The first point one could raise against this would be the conflicts of interest; what makes one person happy may interfere with what makes another happy. Each person is responsible for his own happiness and the only obligation is a negative one: do not interfere through initiation of force with others' rational pursuit of happiness.
The second point that comes to mind is the mistaken idea that to protect one's happiness is to ensure it, i.e. moral obligations to ensure others' happiness. Perhaps person A's pursuit of happiness leads him to start a business. Does person B then have a moral obligation to purchase A's goods or services so that A will be happy? No. For B to refrain from doing so would not be an initiation of force so while it does not provide for A's happiness, it also does not interfere with it. Instead, A is responsible for his own happiness and must therefore provide goods or services that B wants/needs if A wants to pursue his own happiness.
Going back to the slavery example, would inaction be justifiable under my system? Not if you were a slave. Of course, there are more actions than outright rebellion, which would likely lead to death. Subterfuge is always an option. The other possibility is you being a slave owner. Are you actions justifiable? No, not in any way. They are a direct interference with the slave's rational pursuit of happiness. Beyond that, it depends on whether you can live with the violation of another's rational pursuit of happiness. There would be no moral obligation to help free slaves, but there could always be the desire to do so.
There is a point that Ed brings up: "grandma consumption -- for them -- could only bring a contradictory happiness." Suppose person A has the desire to not eat incurably mentally retarded person C who is a nonsapient being. Person B has a reservation at Hannibal's, the new place down the street that offers fresh people meat gathered from people such as C, and wants very much to try C-meat (a carnal pleasure at best).
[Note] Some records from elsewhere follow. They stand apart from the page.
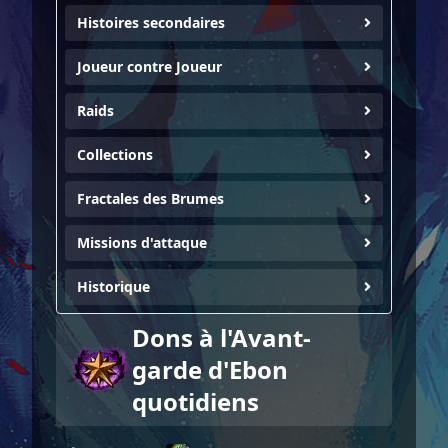
Histoires secondaires
Joueur contre Joueur
Raids
Collections
Fractales des Brumes
Missions d'attaque
Historique
Dons à l'Avant-
garde d'Ebon
quotidiens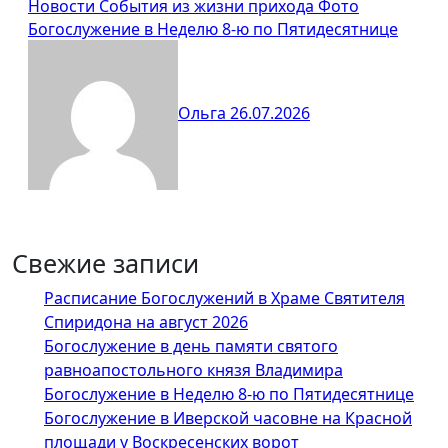
Новости
События из жизни прихода
Фото
Богослужение в Неделю 8-ю по Пятидесятнице
Ольга
26.07.2026
Свежие записи
Расписание Богослужений в Храме Святителя
Спиридона на август 2026
Богослужение в день памяти святого
равноапостольного князя Владимира
Богослужение в Неделю 8-ю по Пятидесятнице
Богослужение в Иверской часовне на Красной
площади у Воскресенских ворот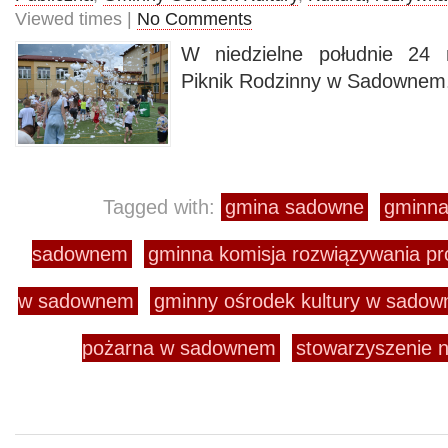
Viewed times |
No Comments
W niedzielne południe 24 
Piknik Rodzinny w Sadownem
Tagged with:
gmina sadowne
gminna 
sadownem
gminna komisja rozwiązywania p
w sadownem
gminny ośrodek kultury w sado
pożarna w sadownem
stowarzyszenie n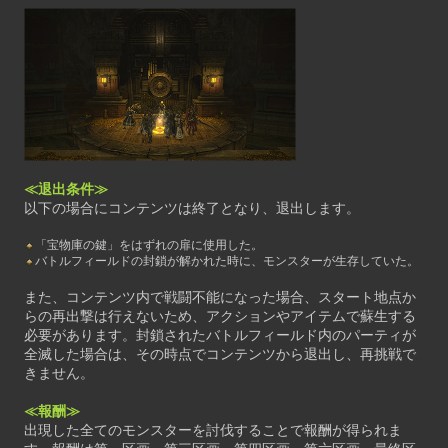
≪退出条件≫
以下の場合にコンテンツは終了となり、退出します。
「宝物庫の鍵」をはずれの扉に使用した。
バトルフィールドの封鎖が解かれた時に、モンスターが生存していた。
また、コンテンツ内で戦闘不能になった場合、スタート地点か
らの再出撃は行えないため、アクションやアイテムで蘇生する
必要があります。封鎖されたバトルフィールド内のパーティが
全滅した場合は、その時点でコンテンツから退出し、再挑戦で
きません。
≪報酬≫
出現した全てのモンスターを討伐することで報酬が得られま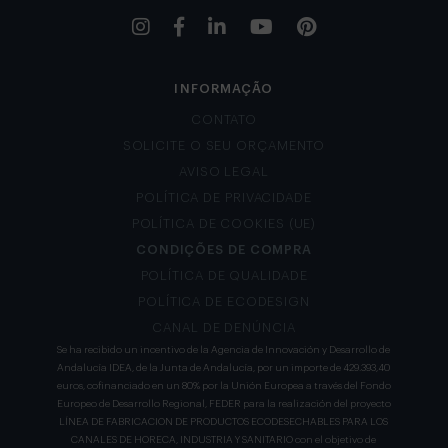
INFORMAÇÃO
CONTATO
SOLICITE O SEU ORÇAMENTO
AVISO LEGAL
POLÍTICA DE PRIVACIDADE
POLÍTICA DE COOKIES (UE)
CONDIÇÕES DE COMPRA
POLÍTICA DE QUALIDADE
POLÍTICA DE ECODESIGN
CANAL DE DENÚNCIA
Se ha recibido un incentivo de la Agencia de Innovación y Desarrollo de
Andalucía IDEA, de la Junta de Andalucía, por un importe de 429.393,40
euros, cofinanciado en un 80% por la Unión Europea a través del Fondo
Europeo de Desarrollo Regional, FEDER para la realización del proyecto
LÍNEA DE FABRICACION DE PRODUCTOS ECODESECHABLES PARA LOS
CANALES DE HORECA, INDUSTRIA Y SANITARIO con el objetivo de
Since C is nonsapient and A and B can claim only desires and not rational pursuit of happiness, what is the moral course of action here? The likely course of action would be to prevent B from eating C, but it would, in my mind, be an emotion-based decision. Is my only recourse here to resign that such a decision is the only outcome under my system? Or perhaps an ad hoc rationalization such as the (unreasonable) potentiality argument?
Ed,
Would you extend those ideas to the irreversibly brain-damaged/mentally retarded? In other words, beings with only sentience. Why or why not?
Jordan,
Yes, living wills would simplify the situation greatly, but for sake of argument we'll assume that's not the case. Should a nonsapient human be treated as property then (if they have someone willing to claim them as such)?